Technology Applicability Framework (TAF) and guidelines for Technology Introduction Processes (TIP)
Skat Foundation grew out of the appropriate technology movement of the 1970s that proposed an alternative to capital intensive technology exported from industrialised countries with little regard to the vastly social, economic or environment contexts that affect how beneficial – or harmful – technology can be.
Today, we still see that technology has an important role to play for helping those in poverty, improve their livelihoods and quality of life – but not in isolation. Developing or introducing new technologies to solve problems, such as water scarcity or climate change resilience, needs to be sensitive to the context in which that technology will be used.
Between 2011 and 2013, Skat Foundation was a member of an EU-funded research project, called WASHTech, and we led the development of the Technology Applicability Framework (TAF) for assessing the match between a given technology and the context in which it is to be used. We also developed guidelines for a Technology Introduction Process (TIP) because we recognised that many good ideas fall into the ‘valley of death’ and are not successful at scale.
The TAF has been used all over the world, from WaterAid assessing pour flush latrines in remote Nicaragua; to IRC reviewing solar pumps in rural South Sudan; to GIZ evaluating wastewater treatment in urban Kabul, Afghanistan. It provides an easy to use, participatory tool to help with the introduction of new technology or the evaluation of established technologies.
Skat Foundation maintains the dedicated washtechnologies.net website, and we provide technical advice on funding review panels, such as USAID’s Development Innovation Ventures.
SolarChill Development, Testing and Technology Transfer Outreach
Up to three billion people live in regions of the world with no electricity or without reliable electrical supply. In those regions maintaining a secure “cold chain” for the delivery of vaccination programs and preserving the safety and integrity of medicines is extremely challenging for improving health. Consequently, in many regions, vaccination programs and proper health care delivery are very weak or simply do not exist due to lack of reliable electricity. In regions without reliable electricity, millions of dollars worth vaccines are spoiled each year. These losses are set to increase with ever more expensive vaccines coming on the market.

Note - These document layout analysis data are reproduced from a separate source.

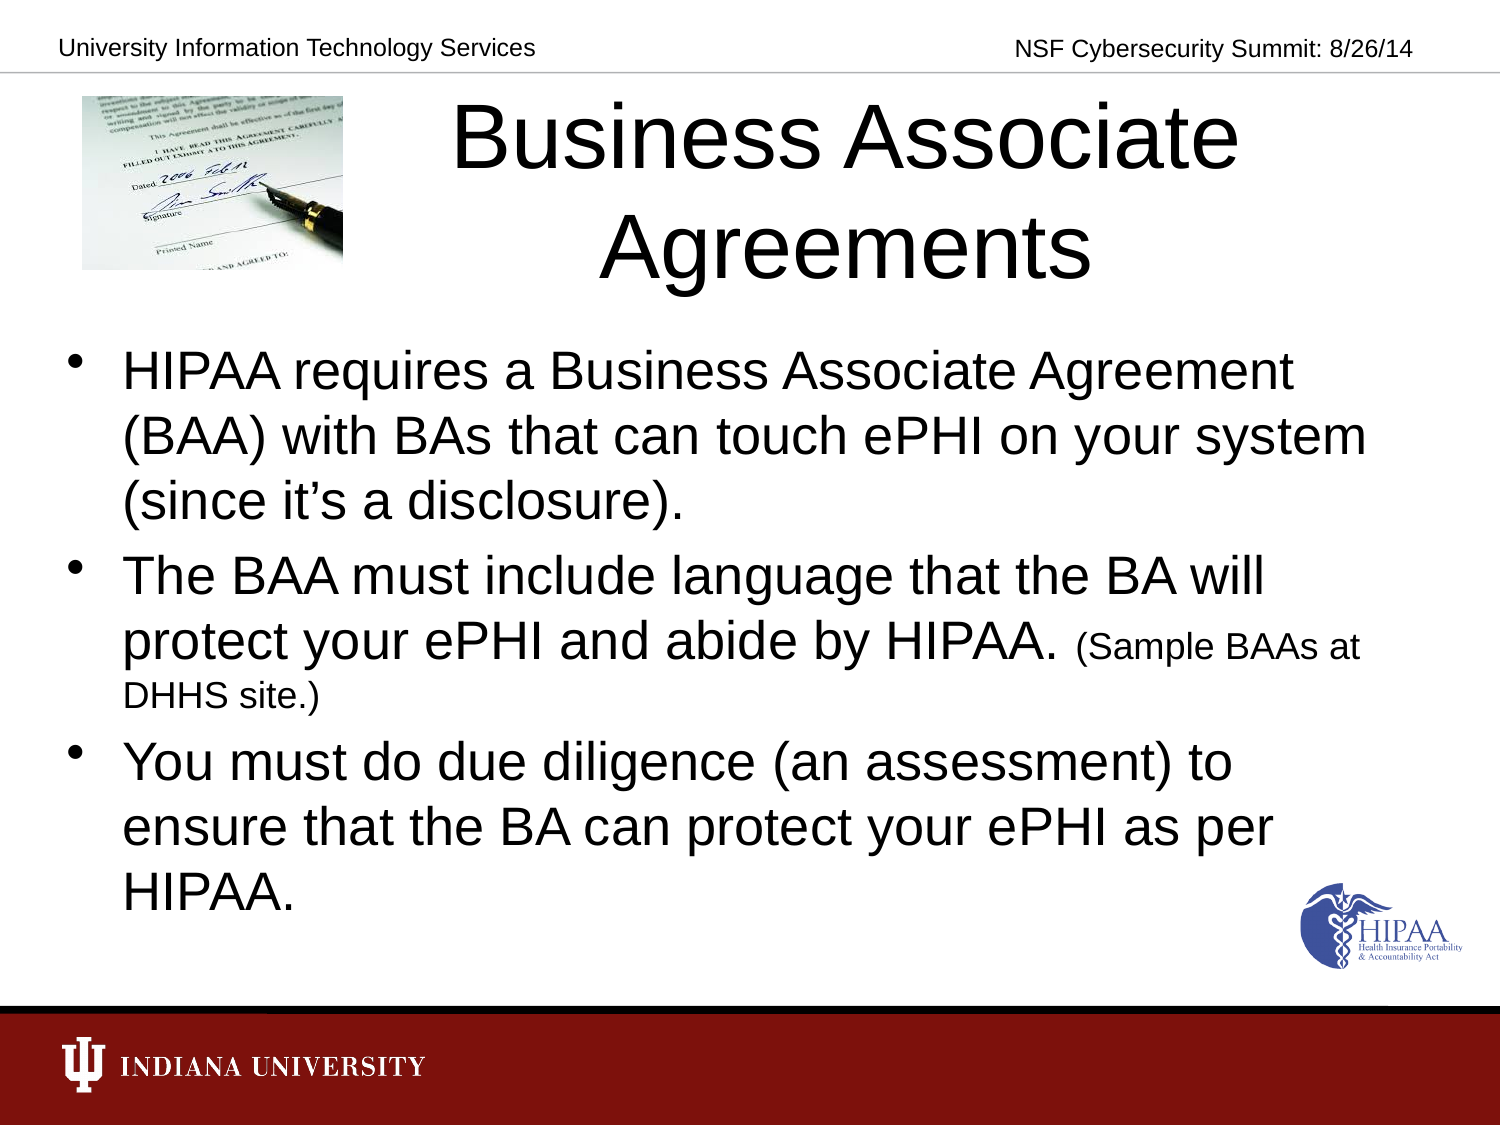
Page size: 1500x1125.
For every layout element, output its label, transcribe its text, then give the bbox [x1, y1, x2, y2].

picture [1296, 877, 1467, 973]
title Business Associate Agreements [297, 70, 1396, 304]
picture [62, 1037, 425, 1098]
list HIPAA requires a Business Associate Agreement (BAA) with BAs that can touch ePHI on your system (since it’s a disclosure). The BAA must include language that the BA will protect your ePHI and abide by HIPAA. (Sample BAAs at DHHS site.) You must do due diligence (an assessment) to ensure that the BA can protect your ePHI as per HIPAA. [51, 327, 1396, 991]
picture [81, 96, 343, 271]
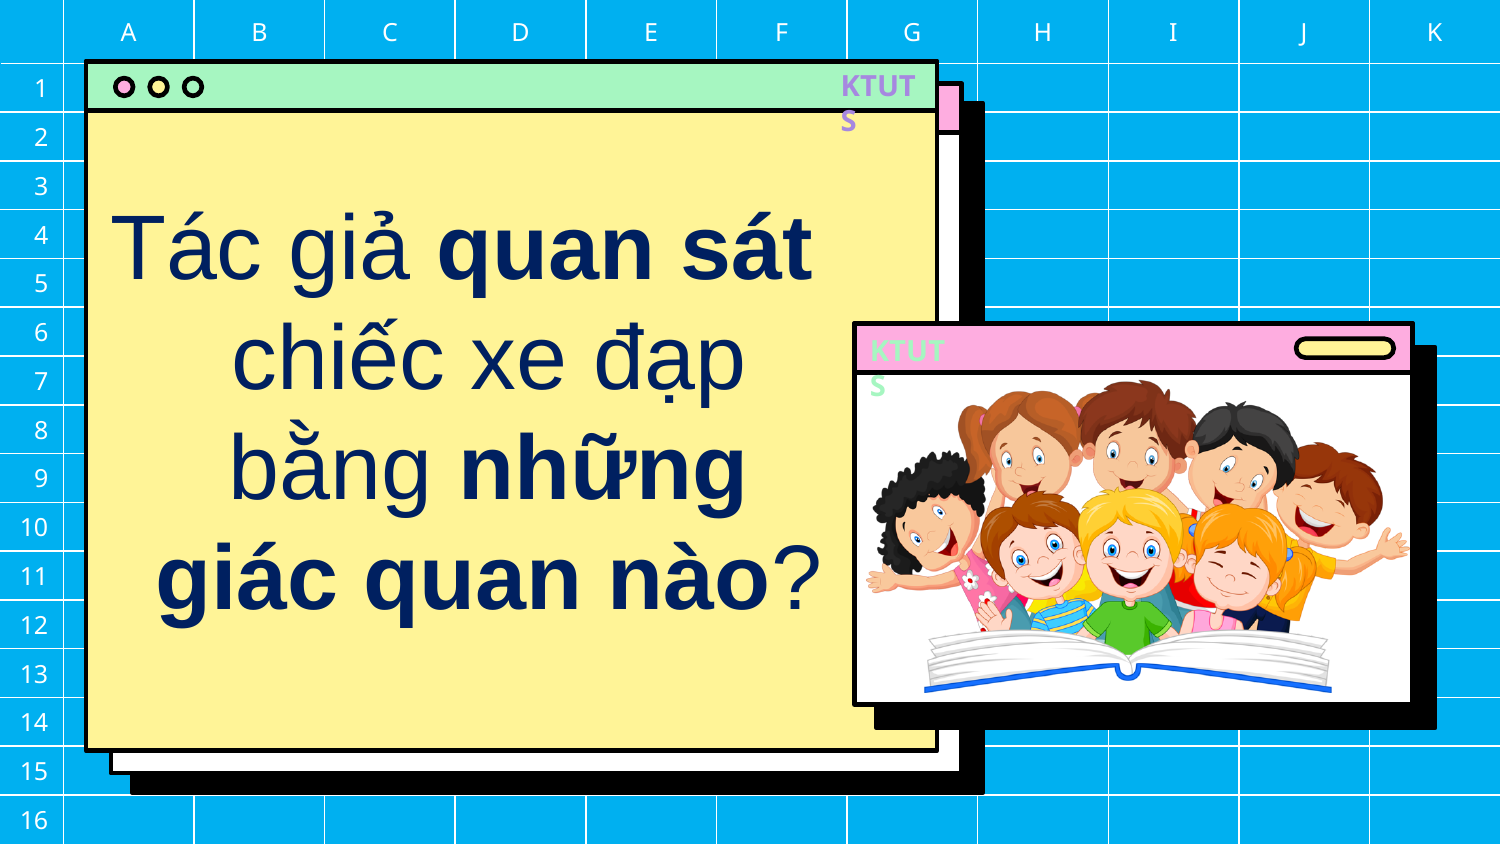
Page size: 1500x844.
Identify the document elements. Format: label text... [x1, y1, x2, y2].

picture [866, 376, 1410, 693]
subtitle Tác giả quan sát chiếc xe đạp bằng những giác quan nào? [55, 173, 848, 623]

The SolarChill Project aims to tangibly improve the quality of our environment and human health by delivering affordable, climate friendly, lead battery free, solar powered vaccine cooling and food and small commercial refrigeration to parts of the world that are without reliable electrical supply.

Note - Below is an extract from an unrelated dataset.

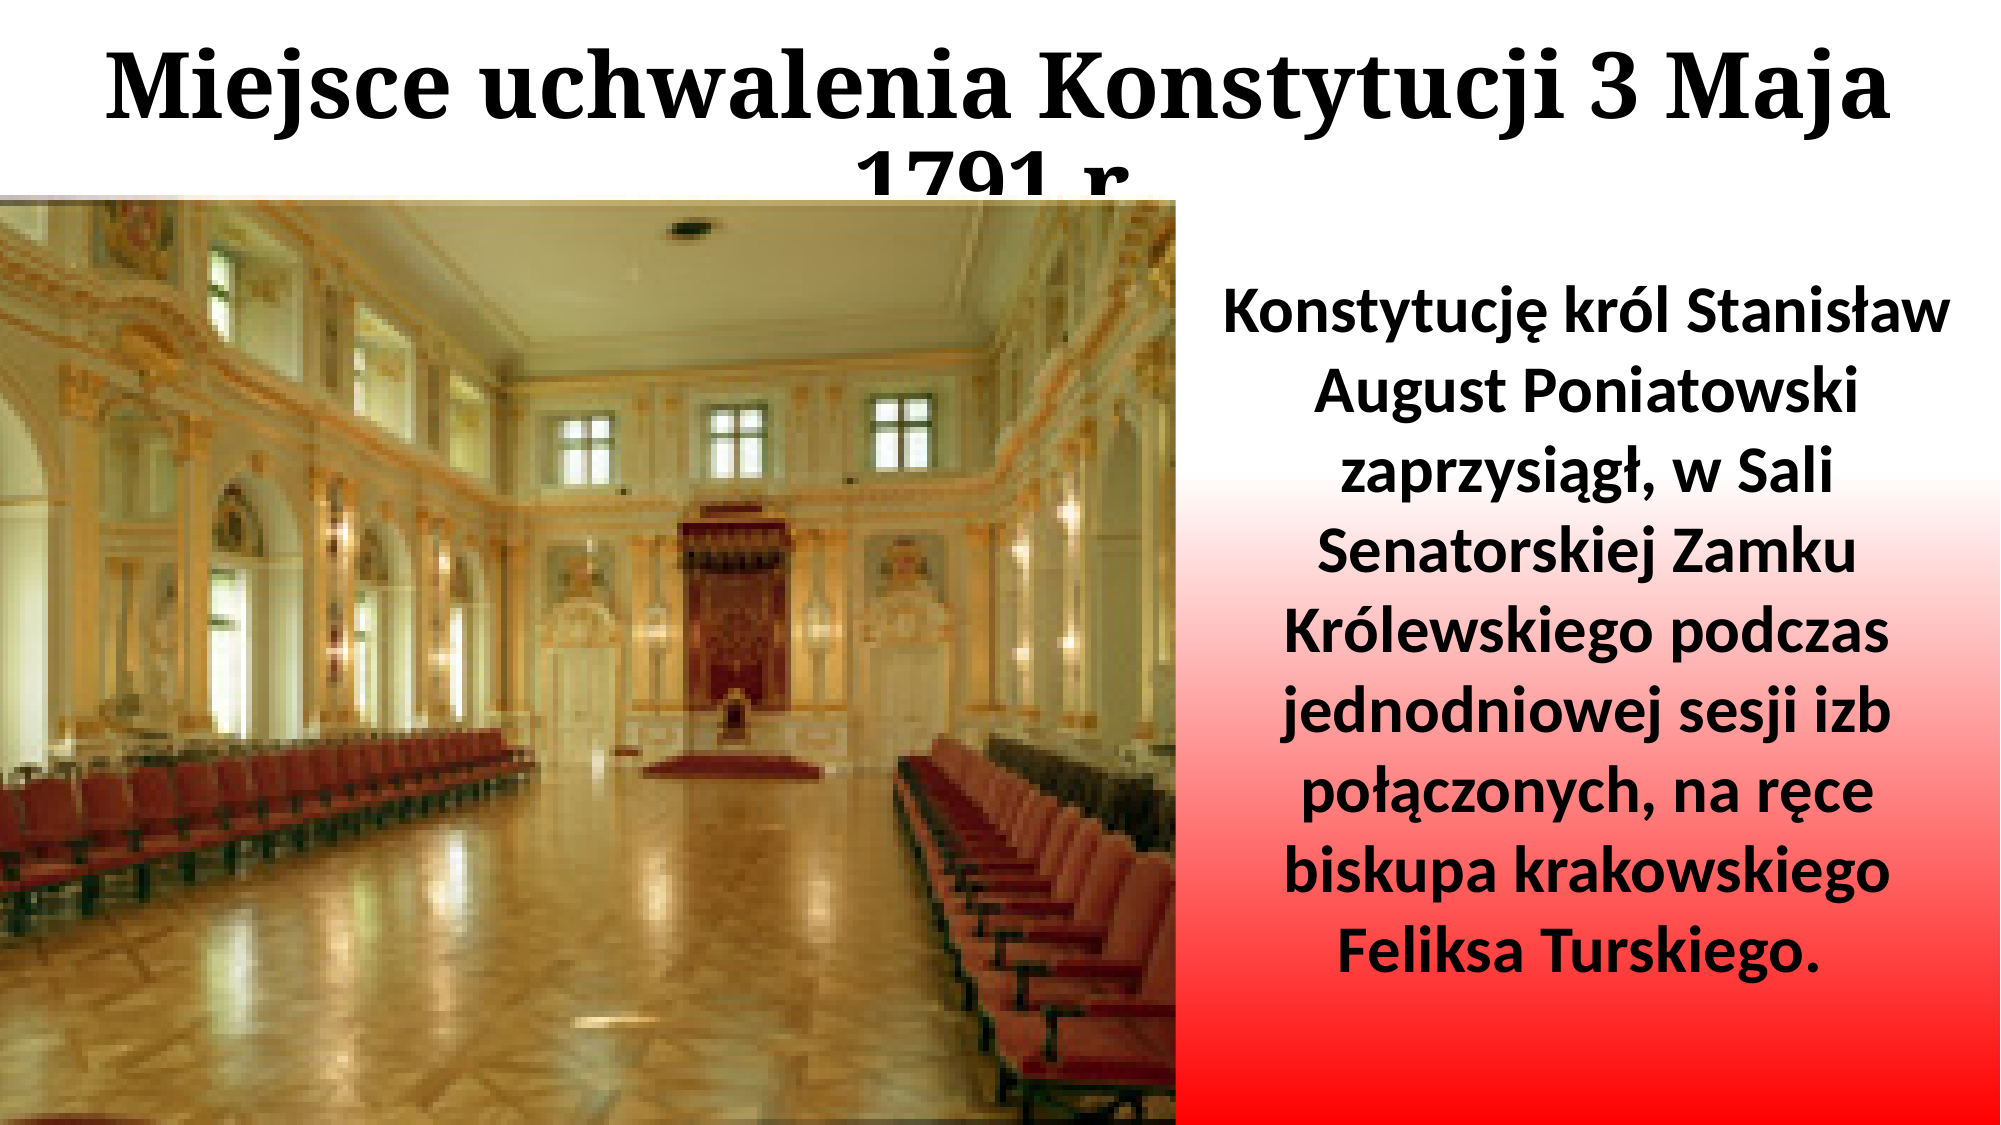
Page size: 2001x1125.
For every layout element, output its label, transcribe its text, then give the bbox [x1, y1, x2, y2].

title Miejsce uchwalenia Konstytucji 3 Maja 1791 r. [0, 0, 2000, 258]
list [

SolarChill thus bridges health, development and environmental issues. It is an iconic example of how humanity can embrace renewable energy. Moreover, SolarChill demonstrates that health, environment and poverty issues are inextricably interrelated and must be tackled together.
Private Sector Service Vs Waste Picker Cooperatives – A Cost Comparison Analysis
A comparison of the formal and informal sectors in the six cities of six different countries by a GIZ study shows that the formal sector primarily works in service provision (collection and disposal) and does not achieve high recycling rates. This results in high operational costs, because the quantities recovered are small, and so even modest costs to collect these materials are not offset by revenues from selling them to the value chain. The informal sector, on the contrary, primarily works in recovery and recycling of valuable materials. Although operational costs are often higher than in the formal sector, the high revenues from materials result in a much lower cost per tonne, in most cases a net benefit.
But there are are several examples across the world in developing countries where also in the service provisions who provide similar or improved services in collection and recovery for processing. Such examples exist from Latin America to Asia and Africa. The research attempts to find what are the cost savings and why these are not widely replicated or gets upscaled.